The babies have mature features at birth. Their hair has formed and their eyes are open. They can move around after only a few hours. They remain hidden in the nest for the first three weeks of their life, however. The youngsters then emerge and follow their mother around for about a week. At the end of this time they are weaned.
After weaning, the youngsters stay in their mother's territory for about six more weeks before they leave to establish a territory of their own. Elephant shrews usually live for two to five years, depending on the species.
A Baby Elephant Shrew at the Smithsonian Zoo
Although the elephant shrew's highly mobile proboscis is reminiscent of an elephant's trunk, it's hard to imagine that the little elephant shrew and the giant elephant are related. Researchers say that the DNA evidence supports this relationship, however.
Scientists have created a classification group called the Afrotheria. This group includes elephant shrews, elephants and other animals. The scientists say that all the present members of the group evolved from a common ancestor in Africa.
The Afrotheria group includes the following animals. The numbers in brackets refer to the pictures shown in the collage below.
- aardvarks (1)
- dugongs (2)
- elephant shrews or sengis (3)
- manatees or sea cows (4)
- golden moles (which are different from "true" moles) (5)
- hyraxes (6)
- elephants (7)
- tenrecs (8)
IUCN Red List Categories Describing Population Status
Red List Abbreviations and Meanings
LC - Least Concern
NT - Near Threatened
VU - Vulnerable
EN - Endangered
CR - Critically Endangered
EW - Extinct in the Wild
EX - Extinct
A Data Deficient or DD category and a Not Evaluated or NE category are sometimes added to the Red List categories.
Population Status of Elephant Shrews
The IUCN (International Union for Conservation of Nature) maintains a Red List of organisms.
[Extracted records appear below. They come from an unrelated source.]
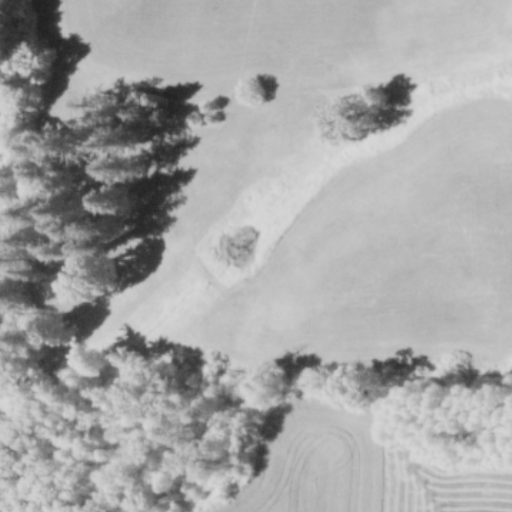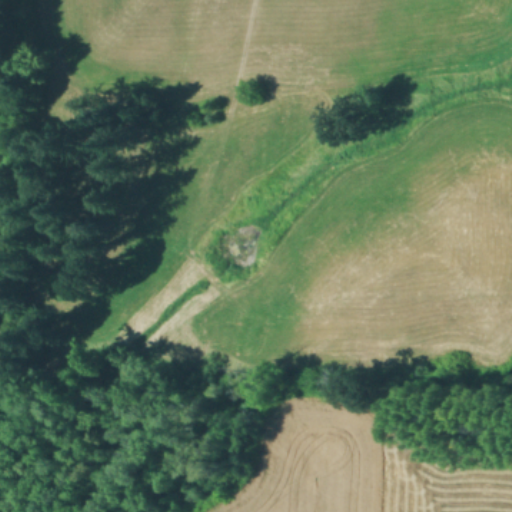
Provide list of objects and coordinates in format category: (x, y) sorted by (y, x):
crop: (357, 468)
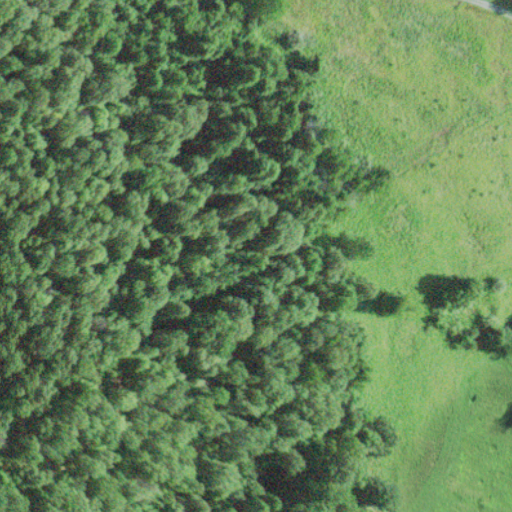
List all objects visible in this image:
road: (497, 4)
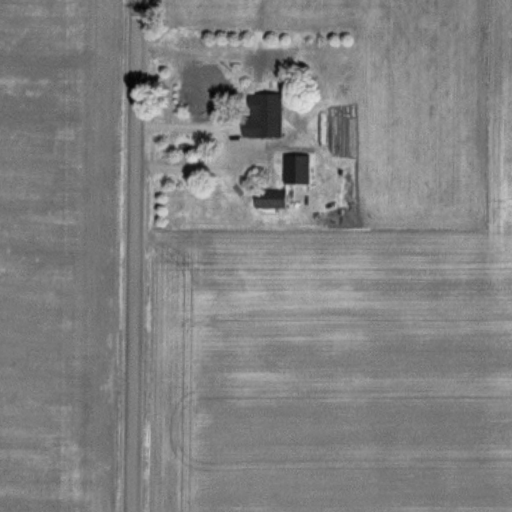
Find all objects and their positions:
building: (208, 96)
building: (299, 171)
building: (272, 201)
road: (145, 256)
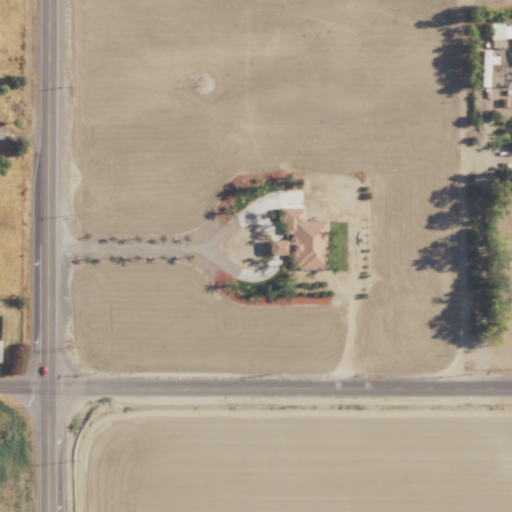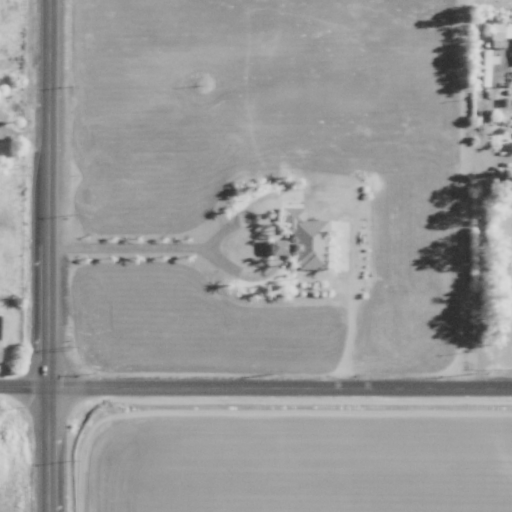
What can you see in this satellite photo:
crop: (272, 201)
building: (298, 240)
road: (478, 240)
road: (128, 243)
road: (47, 256)
road: (23, 386)
road: (279, 390)
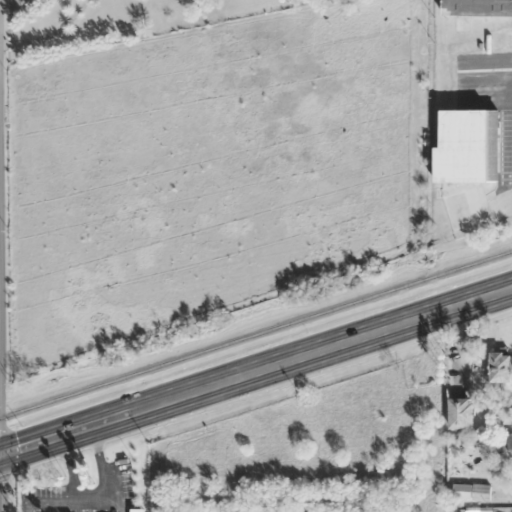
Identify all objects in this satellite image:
building: (477, 7)
building: (467, 148)
railway: (256, 333)
building: (499, 367)
road: (256, 370)
building: (459, 413)
road: (101, 464)
road: (69, 467)
road: (68, 500)
road: (116, 505)
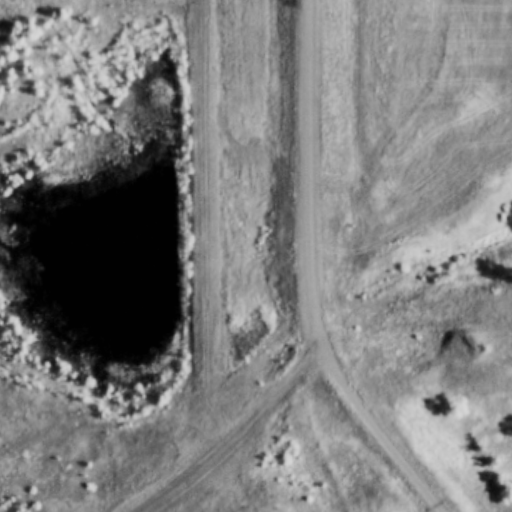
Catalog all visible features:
quarry: (159, 168)
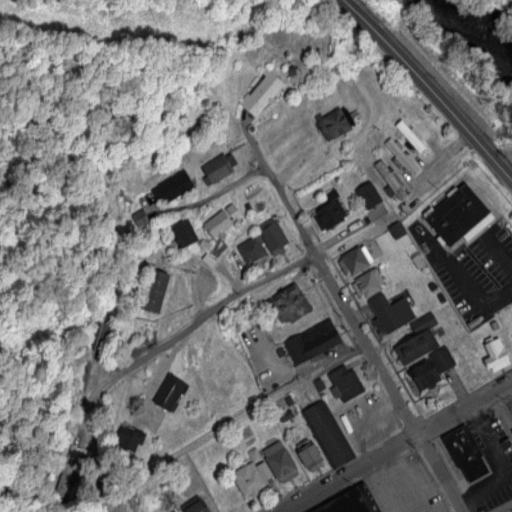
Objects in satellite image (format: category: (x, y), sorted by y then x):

This list contains animals and plants categorized according to their risk of becoming extinct. Most of the soft-furred elephant shrew populations are classified in the Least Concern category, but a few are categorized as Data Deficient. The latter term indicates that we don't have a good estimate for the number of animals that exist so we can't make a decision about their population status. The giant elephant shrews are classified in the Near Threatened, Vulnerable or Endangered categories.
Threats to Giant Sengis
Elephant shrews are eaten by predators such as birds of prey, snakes and lizards. In some areas, humans kill elephant shrews for food. The chief problem faced by giant sengis is the loss and fragmentation of their habitat, however. As trees are logged to clear land for agriculture or buildings, the amount of land available for the sengis decreases.
Habitat loss and fragmentation are growing problems for wildlife in many parts of the world today as humans become increasingly dominant in the landscape. The term "fragmentation" means that suitable habitats for an animal are restricted to small areas that are separated from each other. Fragmentation can be dangerous for a population because it reduces the chance that unrelated males and females will meet and mate. This reduces genetic diversity and health in the population.
Conservation organizations are working to protect wildlife such as giant sengis while also trying to meet the needs of humans. Both goals are important in our world today.